You people send me the darnedest stuff.
- If you’re like me and don’t hold a lot of fondness in your heart for Qwest (or even if you do), you might check out Packet8, an Voice Over IP (VOIP) solution. Using a little adapter, you plug your phone into your high-speed Internet connection and get unlimited phone calls in the US and Canada for $19.95 a month. Plus Caller ID, Caller ID Blocking, Call Forwarding, 3 Way Calling, and voice mail for no additional charge. [Conflict of interest note: Our friend Michelle works for the company who makes this.]
- Erin’s cousin Kurt, presently engaged in the world of computers at ITT, send along this nifty optical illusion. Mondo bizarro. Props.
- OK, nobody sent this to me, but if you’re writing a lot and looking for a good dictionary/thesaurus, you simply must check out WordNet. It’s a lexical reference system developed by Princeton University’s Cognitive Science Laboratory. I’ve been using version 1.6 for about a year; I just upgraded to 2.0 today. It’s free, and if you’re a writer (or even if, like me, you’re not—haha), WordNet may well prove indispensible.
- I somehow neglected to mention the arrival on planet earth of Marcus Cecchettini Daroczi on June 18. For this I should be flogged. But instead we’ll settle for passing along in this forum our heartiest congratulations to the “amazed and tired parents,” our friends Shan and Heather. Word is that Marcus has lots of blonde hair and serious blue eyes. Initial stats: 7 lbs 12 oz., 19.5″ long. We can’t wait to see him!
- In case you’re not getting enough political bombast with your breakfast cereal, try adding Greg Palast’s web site to your early morning reading list. [Shout-out to Dennis for the link.]
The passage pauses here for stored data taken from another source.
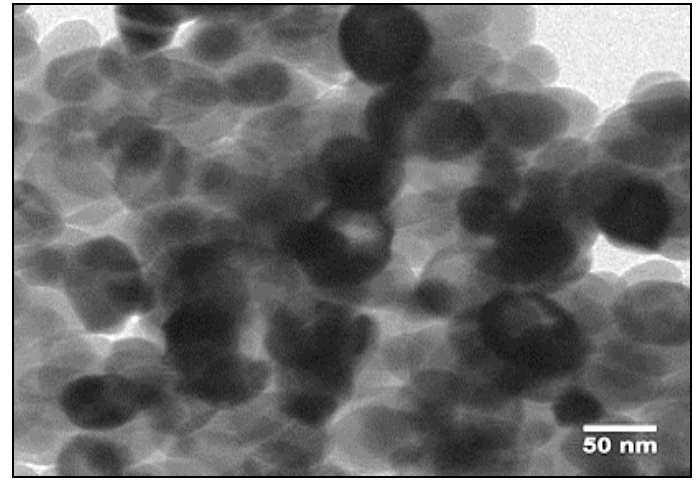
Figure 4. HRTEM Image of ZnFe 2 O 4 NPs.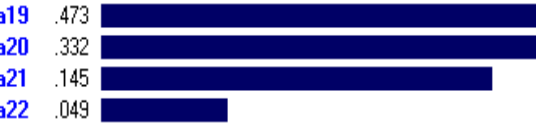
Fig. 8. The evaluation for category C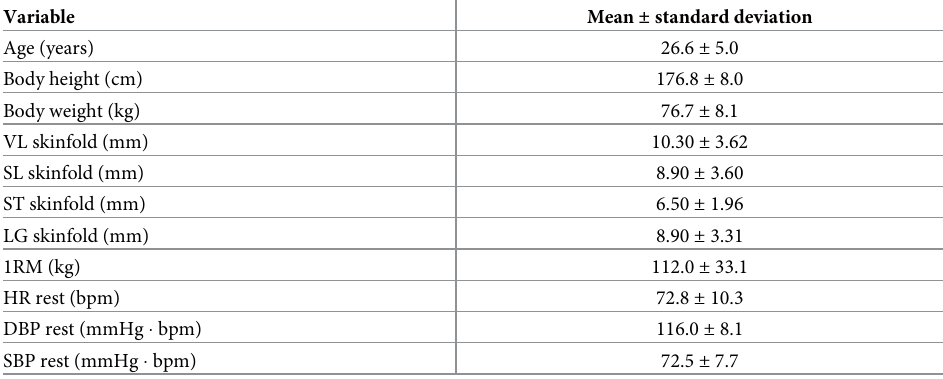
Table 1. Physical and physiological characteristics of the participants (n =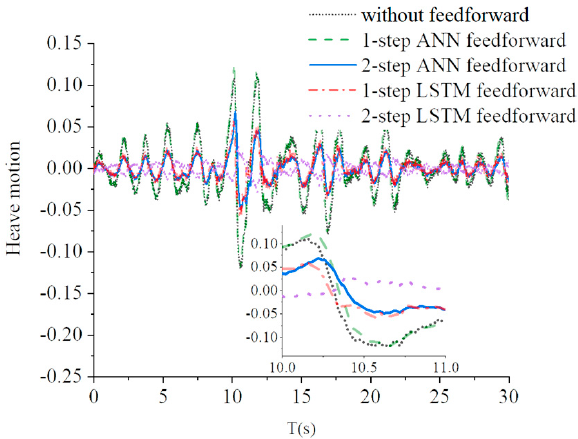
Figure 15. Compensated heave motions of the payload of irregular structure motion.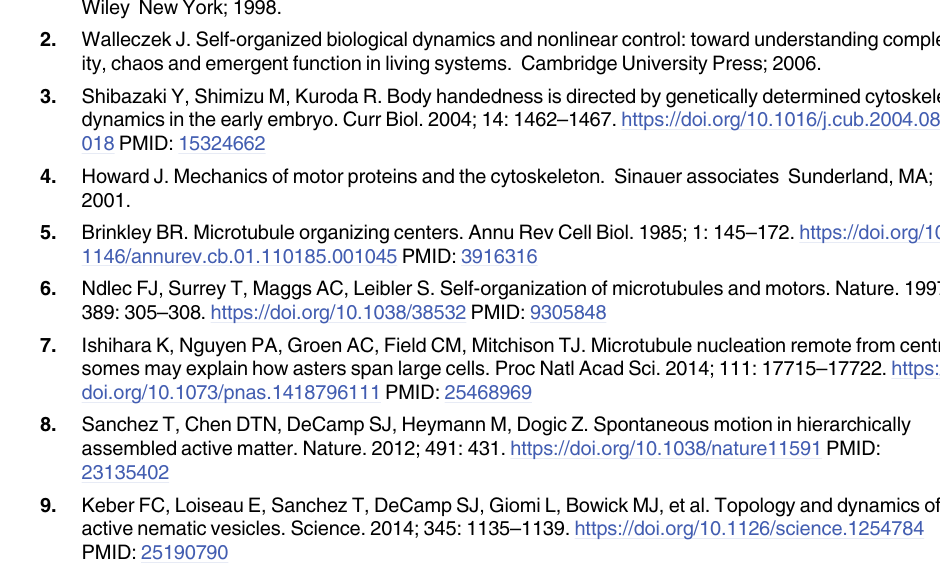
S3 Fig. Two-dimensional scattering salt crystals from dried droplet of buffer solution. (A) Two-dimensional scattering from the droplet of buffer solution and (B) profile of scattering curve. The peak corresponds to the background coming from the sample holder. The volume of buffer solution (80 mM PIPES, 1 mM EGTA, 1 mM MgCl droplet.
- The Amazing Race is back for another go-round, and already we’re getting our share of dysfunction amongst the couples. My takes: The pizza guys (aka Team Newman) are fat and negative. And that’s their good qualities. The bowling moms seem a happy-go-lucky long-shot, but I suspect theirs would be a pleasant victory. I’d say that Donny and Alison deserve each other, but nobody deserves Alison. I would pay good money to see her teamed with Flo (of Flo and Zach) from seasons past. I want to shoot the midget and her cousin, and that’s not a sentence you type every day. In one breath they talk about how everyone underestimates them and how they’re as good as everyone else, then in the next minute they’re begging help from people. Team SeniorMoment seem like the most competent, well-matched of the lot, but I think the physical challenges will wear them down ultimately. This season’s Team Double Mint hails from Eugene, Oregon, which I mention as a local point of interest, not anything important. They sure are snippy for twins. Chip and Mrs. Chip are positive folks who, by their own admission, have botched up virtually every moment of the race up to this point. Either they get with the program or they’re last to the mat before too long. Bradon and Nicole, this season’s Team God, are handsome enough. Eye-candy doesn’t usually win championships, though. Especially when one of them says things like, “Nicole just needs to learn to trust me and God.”
Well, there’s more to be said, but best to tune in for yourself. For my money, TAR is the best mindless reality television available. In the US. On free TV. This summer. And “best” is a relative term.